Tarefas propostas
**1)** Segundo o texto sobre Trump na Europa, por quem Trump disse que a Alemanha era totalmente controlada?
**2)** Cite o texto sobre Trump na Europa, tudo o que vai de "Trump é autocentrado" até "bilhões de euros.".

Texto fornecido
Trump é autocentrado e está convencido de que sabe resolver os problemas dos outros melhor do que eles mesmos. Está pronto para fazer o mundo à sua imagem e semelhança. Só que ninguém o ouve e, quando o leva a sério, se aborrece muito com seu repertório curto e ofensivo de comentários.
Na Alemanha, depreciou o trabalho de Angela Merkel e disse que o país era totalmente controlado pelos russos. Merkel respondeu, tentando ser diplomática. Trump meio que se desculpou. Na OTAN, disse que se as nações europeias não aumentarem seus investimentos em segurança, ele retiraria o apoio militar dos Estados Unidos. Segundo ele, seu país protege os europeus, para construírem dutos com a Rússia, enchendo os cofres de Putin com bilhões de euros.

No Reino Unido, Trump fez pouco de Theresa May, disse que o ministro que recém renunciara ao cargo de chanceler por discordar dela daria um ótimo primeiro-ministro. Criticou a primeira-ministra por não ter seguido seus conselhos sobre a Brexit e comentou que desse jeito o acordo comercial entre os dois não sairia. Com relação à migração, a ideia fixa que tira o presidente americano do sério, afirmou que estava destruindo a cultura europeia. Depois desdisse o que disse, diante da repercussão negativa. Elogiou Merkel, afirmou que tinham ótimas relações. Isso apesar das expressões de óbvio desgosto da Chanceller alemã com ele, nas fotos de seus encontros em diversas ocasiões, não só agora. Desmentiu gravação na qual criticava May, balbuciou algumas desculpas e, fazendo pouco da multidão antiTrump nas ruas, informou que eles gostavam muito dele no Reino Unido.

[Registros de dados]
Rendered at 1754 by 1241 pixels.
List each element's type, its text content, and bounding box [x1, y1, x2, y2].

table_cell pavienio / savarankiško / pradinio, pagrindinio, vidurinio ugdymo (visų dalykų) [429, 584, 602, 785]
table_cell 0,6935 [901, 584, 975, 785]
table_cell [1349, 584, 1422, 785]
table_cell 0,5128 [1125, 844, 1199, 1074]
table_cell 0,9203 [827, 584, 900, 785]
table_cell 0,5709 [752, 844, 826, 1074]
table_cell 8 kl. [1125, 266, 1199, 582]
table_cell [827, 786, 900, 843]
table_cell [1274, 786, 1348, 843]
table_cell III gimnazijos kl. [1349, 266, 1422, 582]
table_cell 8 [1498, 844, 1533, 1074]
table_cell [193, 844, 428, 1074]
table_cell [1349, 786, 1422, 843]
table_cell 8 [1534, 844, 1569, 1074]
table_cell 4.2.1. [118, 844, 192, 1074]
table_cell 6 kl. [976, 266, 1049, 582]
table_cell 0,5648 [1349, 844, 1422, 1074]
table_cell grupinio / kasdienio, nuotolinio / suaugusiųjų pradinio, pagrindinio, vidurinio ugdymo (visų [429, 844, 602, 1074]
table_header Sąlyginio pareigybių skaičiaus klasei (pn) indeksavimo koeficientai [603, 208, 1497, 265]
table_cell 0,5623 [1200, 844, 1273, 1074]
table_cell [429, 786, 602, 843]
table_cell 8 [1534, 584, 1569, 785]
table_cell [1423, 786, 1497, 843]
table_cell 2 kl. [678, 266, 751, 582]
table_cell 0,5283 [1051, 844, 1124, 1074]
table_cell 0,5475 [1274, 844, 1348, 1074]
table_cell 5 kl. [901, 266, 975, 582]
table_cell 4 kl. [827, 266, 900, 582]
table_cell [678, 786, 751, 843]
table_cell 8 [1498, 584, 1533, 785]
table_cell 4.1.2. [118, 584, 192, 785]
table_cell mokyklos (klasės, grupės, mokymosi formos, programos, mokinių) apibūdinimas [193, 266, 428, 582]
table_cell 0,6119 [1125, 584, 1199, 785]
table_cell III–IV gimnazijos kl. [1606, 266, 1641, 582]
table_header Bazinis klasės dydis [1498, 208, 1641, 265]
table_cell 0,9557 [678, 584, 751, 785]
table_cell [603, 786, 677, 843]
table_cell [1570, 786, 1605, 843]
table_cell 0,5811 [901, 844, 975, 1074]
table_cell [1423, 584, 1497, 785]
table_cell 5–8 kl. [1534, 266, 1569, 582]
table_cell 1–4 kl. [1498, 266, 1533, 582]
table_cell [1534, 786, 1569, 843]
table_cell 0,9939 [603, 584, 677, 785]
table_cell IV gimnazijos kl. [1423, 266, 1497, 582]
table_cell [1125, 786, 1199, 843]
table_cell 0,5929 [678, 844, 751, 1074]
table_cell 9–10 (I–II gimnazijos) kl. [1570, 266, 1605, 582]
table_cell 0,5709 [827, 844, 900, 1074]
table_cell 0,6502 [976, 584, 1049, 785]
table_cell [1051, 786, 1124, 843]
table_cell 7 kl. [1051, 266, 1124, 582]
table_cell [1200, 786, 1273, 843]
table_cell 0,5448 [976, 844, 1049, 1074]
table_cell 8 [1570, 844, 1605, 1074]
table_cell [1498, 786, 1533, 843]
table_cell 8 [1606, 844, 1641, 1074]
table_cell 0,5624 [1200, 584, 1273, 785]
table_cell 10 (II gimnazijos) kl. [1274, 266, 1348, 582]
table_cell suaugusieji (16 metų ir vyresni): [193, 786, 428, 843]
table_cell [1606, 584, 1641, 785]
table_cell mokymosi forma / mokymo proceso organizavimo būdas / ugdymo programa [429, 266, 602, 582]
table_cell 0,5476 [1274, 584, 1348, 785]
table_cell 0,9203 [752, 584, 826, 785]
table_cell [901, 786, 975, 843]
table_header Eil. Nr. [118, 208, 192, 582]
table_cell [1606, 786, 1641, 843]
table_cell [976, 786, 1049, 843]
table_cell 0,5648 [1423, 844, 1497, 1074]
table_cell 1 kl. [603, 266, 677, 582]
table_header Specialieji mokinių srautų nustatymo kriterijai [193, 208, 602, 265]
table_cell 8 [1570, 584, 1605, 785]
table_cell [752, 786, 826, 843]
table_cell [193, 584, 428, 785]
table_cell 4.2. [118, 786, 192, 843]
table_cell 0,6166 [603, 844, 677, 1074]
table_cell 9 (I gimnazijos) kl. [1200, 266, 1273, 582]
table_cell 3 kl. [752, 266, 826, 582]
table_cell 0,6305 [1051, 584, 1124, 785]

Respostas abaixo
**1)** Pelos russos.

**2)**
Trump é autocentrado e está convencido de que sabe resolver os problemas dos outros melhor do que eles mesmos. Está pronto para fazer o mundo à sua imagem e semelhança. Só que ninguém o ouve e, quando o leva a sério, se aborrece muito com seu repertório curto e ofensivo de comentários.
Na Alemanha, depreciou o trabalho de Angela Merkel e disse que o país era totalmente controlado pelos russos. Merkel respondeu, tentando ser diplomática. Trump meio que se desculpou. Na OTAN, disse que se as nações europeias não aumentarem seus investimentos em segurança, ele retiraria o apoio militar dos Estados Unidos. Segundo ele, seu país protege os europeus, para construírem dutos com a Rússia, enchendo os cofres de Putin com bilhões de euros.